Battery energy storage system (BESS) is widely applied in hybrid-electric and all-electric power and propulsion solutions to reduce fuel consumption and emissions in ships. To achieve optimal performance, it is necessary to estimate and monitor the conditions of the BESS, such as state-of-charge (SOC) and state-of-health (SOH). Moreover, to ensure a safe operation, the failure of batteries should be predicted, and the faults in a BESS should be detected and handled.
This thesis focuses on a model-based and data-driven-based method for both condition monitoring and fault detection. Due to the lack of available datasets in the marine industry, two public Li-ion battery datasets from the electric vehicle industry are adopted. It should be noted that the obtained results would be equally applicable in the marine industry. The short-term drive cycle performance dataset is used for: a) SOC estimation with extended Kalman filter (EKF) and recurrent neural networks (RNN) with long short-term memory (LSTM), b) power limit estimation with hybrid power pulse characterization (HPPC), and c) voltage sensor fault detection. The long-term degradation dataset is used for a) SOH estimation and b) remaining useful life (RUL) prediction.

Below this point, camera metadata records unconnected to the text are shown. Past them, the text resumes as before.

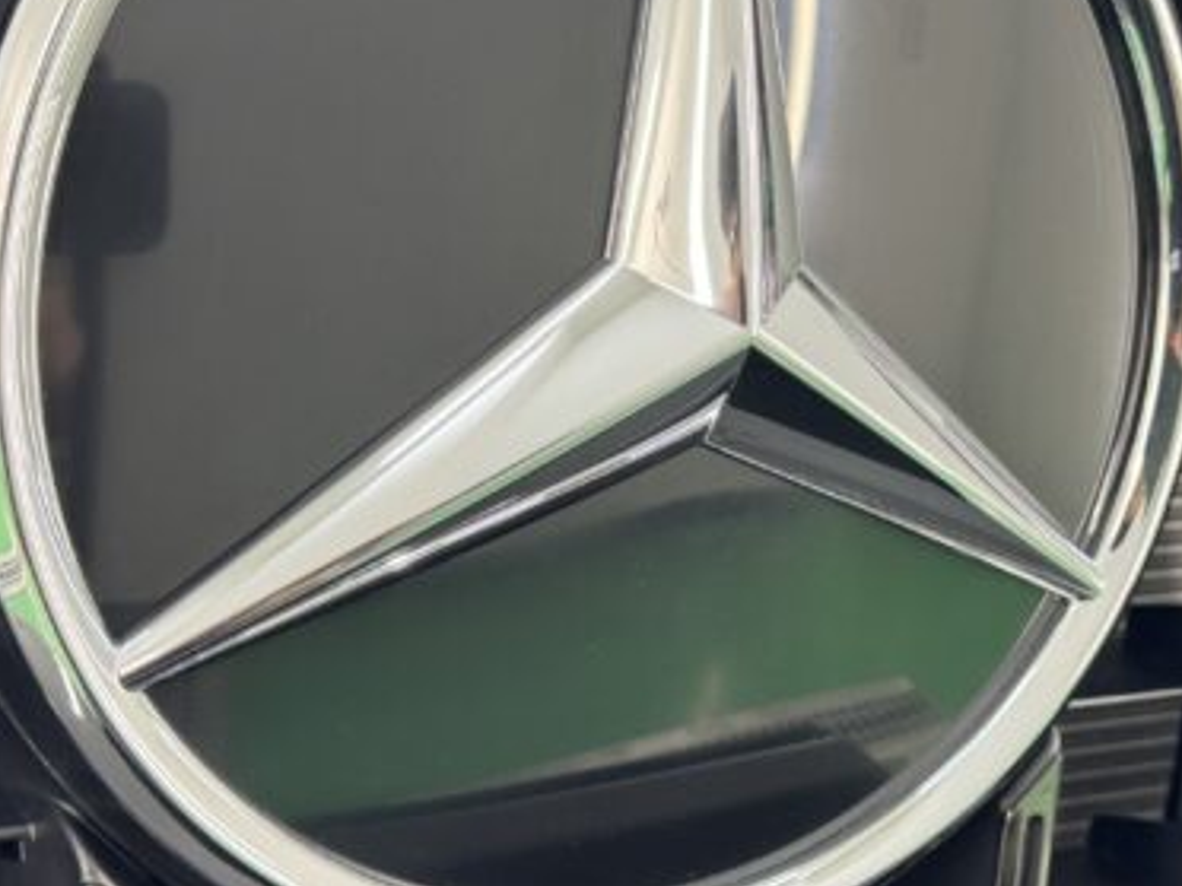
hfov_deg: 29.2
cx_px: 788
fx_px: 2254
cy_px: 384
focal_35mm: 66
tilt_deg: -4.0
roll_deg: +0.3
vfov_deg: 22.2
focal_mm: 6.76
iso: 125
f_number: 1.78
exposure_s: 1/100
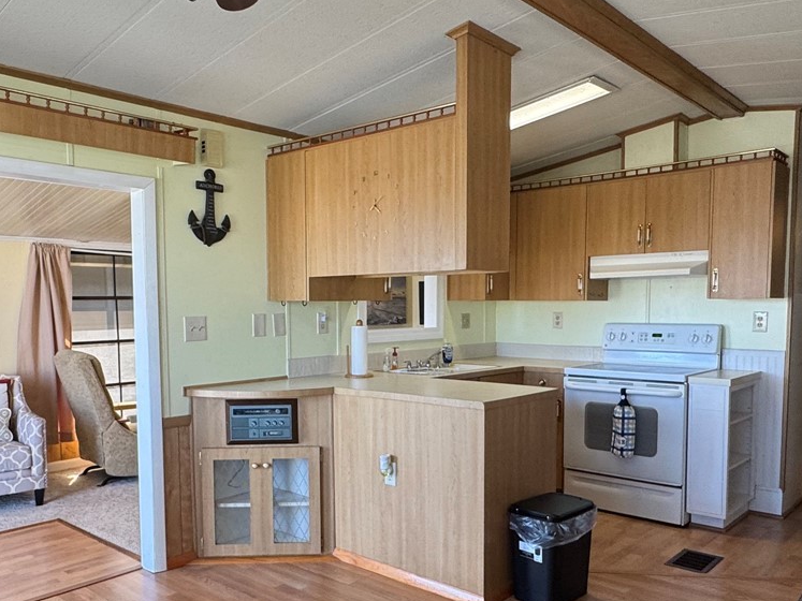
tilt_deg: -6.0
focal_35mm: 30
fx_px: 695
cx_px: 374
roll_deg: +1.5
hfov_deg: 59.9
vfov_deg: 46.5
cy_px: 366
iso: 125
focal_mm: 2.22
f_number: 2.2
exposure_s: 1/120
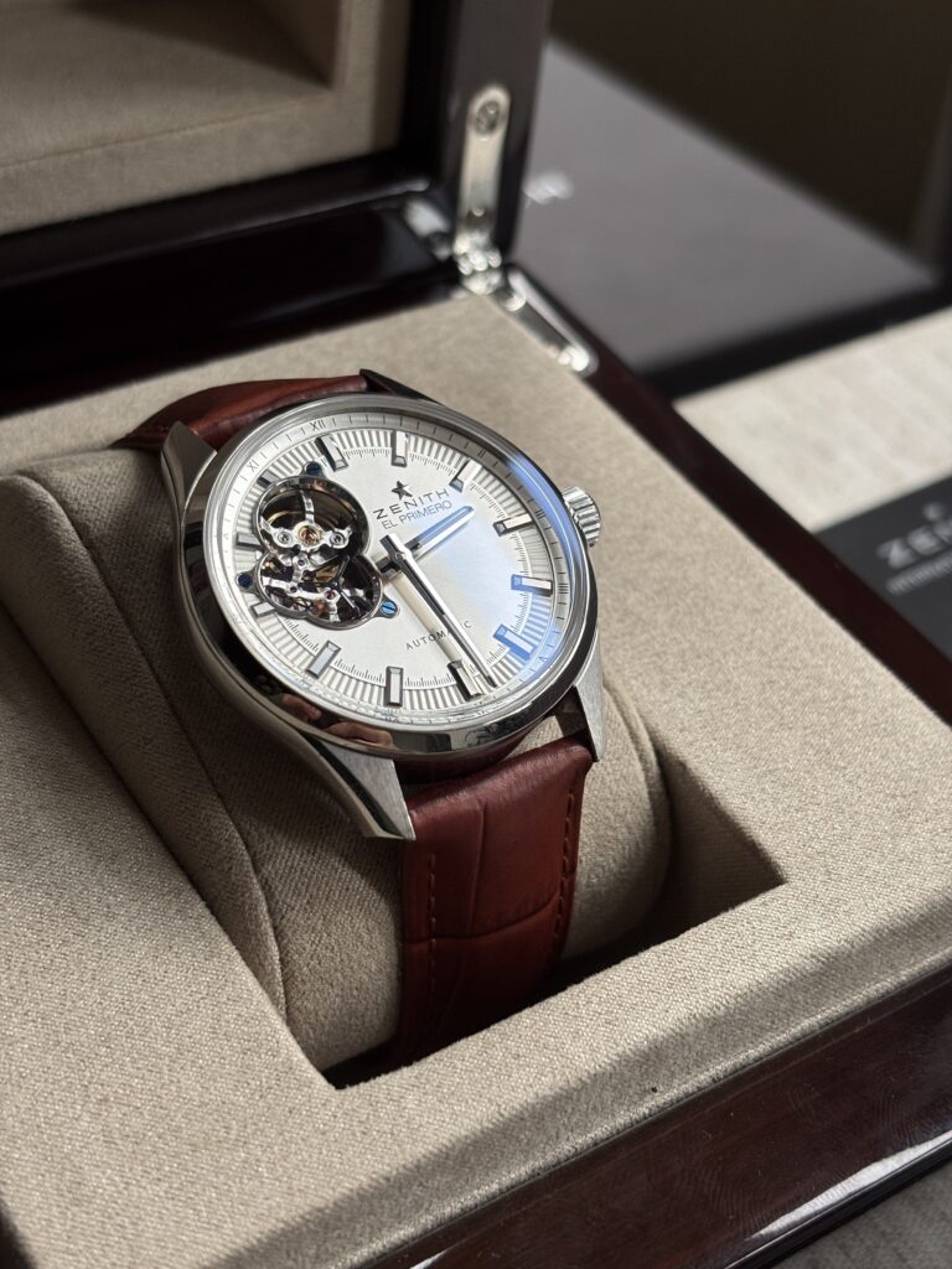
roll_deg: -8.4
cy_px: 634
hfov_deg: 28.0
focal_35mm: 52
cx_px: 476
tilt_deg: -41.5
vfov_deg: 36.8
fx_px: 1907
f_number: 1.6
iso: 32
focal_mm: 5.96
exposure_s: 1/187
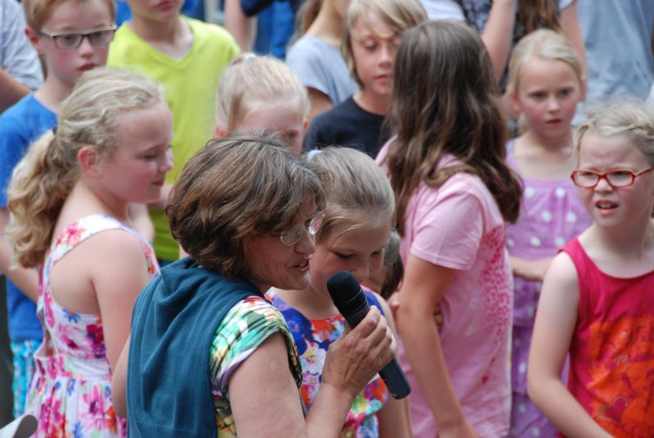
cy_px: 219
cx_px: 327
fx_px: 5455
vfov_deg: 4.6
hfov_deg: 6.9
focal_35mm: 300
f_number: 5.6
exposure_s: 1/160
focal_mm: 200
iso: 400
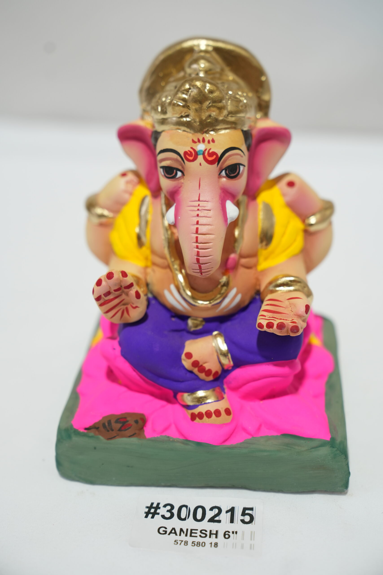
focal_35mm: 55
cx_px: 192
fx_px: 878
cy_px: 288
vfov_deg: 36.2
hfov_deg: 24.6
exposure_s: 1/200
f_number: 3.5
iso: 640
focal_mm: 55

For SOC estimation, the EKF achieved a mean absolute error (MAE) of 0.32%, while the LSTM-RNN, which used current and voltage as input features, had an MAE of 0.84%. For power limit estimation, the HPPC method showcased how power limit can be determined based on SOC and terminal voltage. For SOH estimation and RUL prediction, the LSTM-RNN, which used cycle number and features of the incremental capacity (IC) analysis as input features, achieved an MAE of 0.62% in SOH estimation and 64.7 cycles in RUL estimation. For fault detection, the generalized likelihood ratio (GLR) algorithm provides a systematic approach for residual analysis. Test results showed that the GLR decision function is capable of detecting voltage sensor faults with a short time delay of 0.3s.